Brazil's Central Bank to Launch Near-Instant Payments as a Response to Cryptocurrencies

The PIX payments system is coming to Brazil later this year, promising almost instant transfers for individuals and businesses.

AccessTimeIconFeb 20, 2020 at 8:30 a.m. UTC
Updated Sep 13, 2021 at 12:19 p.m. UTC

A new payments system is coming to Brazil later this year, promising almost instant transfers.

Called PIX, the project from the country's central bank will provide 24/7 payments in up to 10 seconds via mobile apps, internet banking and ATMs, according to reports from Reuters and local crypto news site Livecoins on Wednesday.

Slated for launch on Nov. 10, 2020, PIX is aimed at speeding up and reducing the costs of fiat transfers between individuals and businesses.

At a launch event for the planned system on Wednesday, Central Bank of Brazil President Roberto Campos Neto said PIX is being developed as a response to new digital payments methods such as cryptocurrencies.

“PIX came from a need for people to have a payment instrument that is both cheap, fast, transparent and secure,” Campos Neto said, according to Livecoins. "If we think about what has happened in terms of the creation of bitcoins, cryptocurrencies and other encrypted assets, it comes from the need to have an instrument with such characteristics."

PIX will help cut costs by reducing the need for physical money, which the central bank chief said "generates a great cost for society."
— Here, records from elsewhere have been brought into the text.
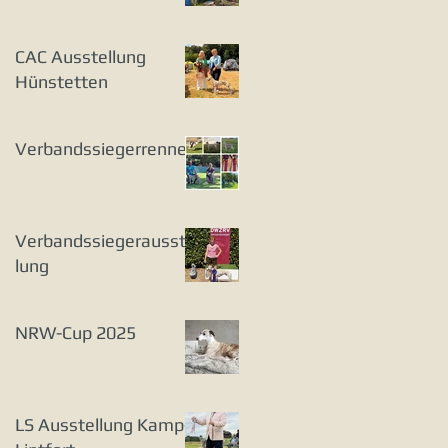
CAC Ausstellung
Hünstetten
Verbandssiegerrennen
Verbandssiegerausstel
lung
NRW-Cup 2025
LS Ausstellung Kamp-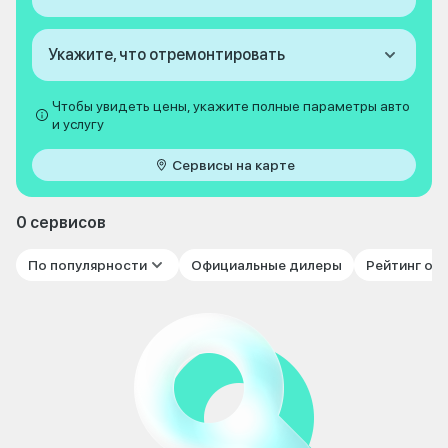
Укажите, что отремонтировать
Чтобы увидеть цены, укажите полные параметры авто
и услугу
Сервисы на карте
0 сервисов
По популярности
Официальные дилеры
Рейтинг от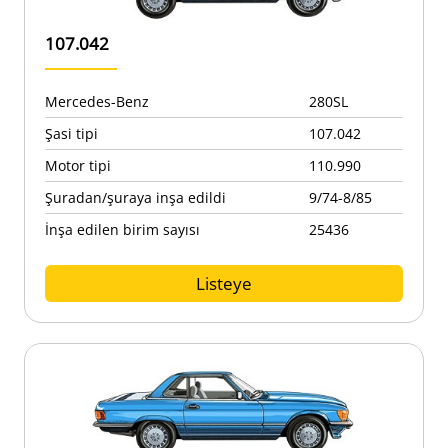
107.042
Mercedes-Benz
280SL
Şasi tipi
107.042
Motor tipi
110.990
Şuradan/şuraya inşa edildi
9/74-8/85
İnşa edilen birim sayısı
25436
Listeye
At the launch, Joao Manoel Pinho de Mello, director of the central bank's Financial System and Resolution Organization, said PIX should be made available by banks to all market participants, payment institutions and other entities.

Mello explained that transactions using the system could be carried out by various methods, including QR codes or address keys – much like with cryptocurrency wallets and payments systems – or mobile numbers. Neither report indicates what technology PIX is being built with.

Among the possibilities cited at the event, PIX could be used to send funds to others, buy a cup of coffee, shop at online stores or pay a utility bill.

"The idea is to make it as easy as chatting in a chat," Mello said, as cited in the Livecoin report.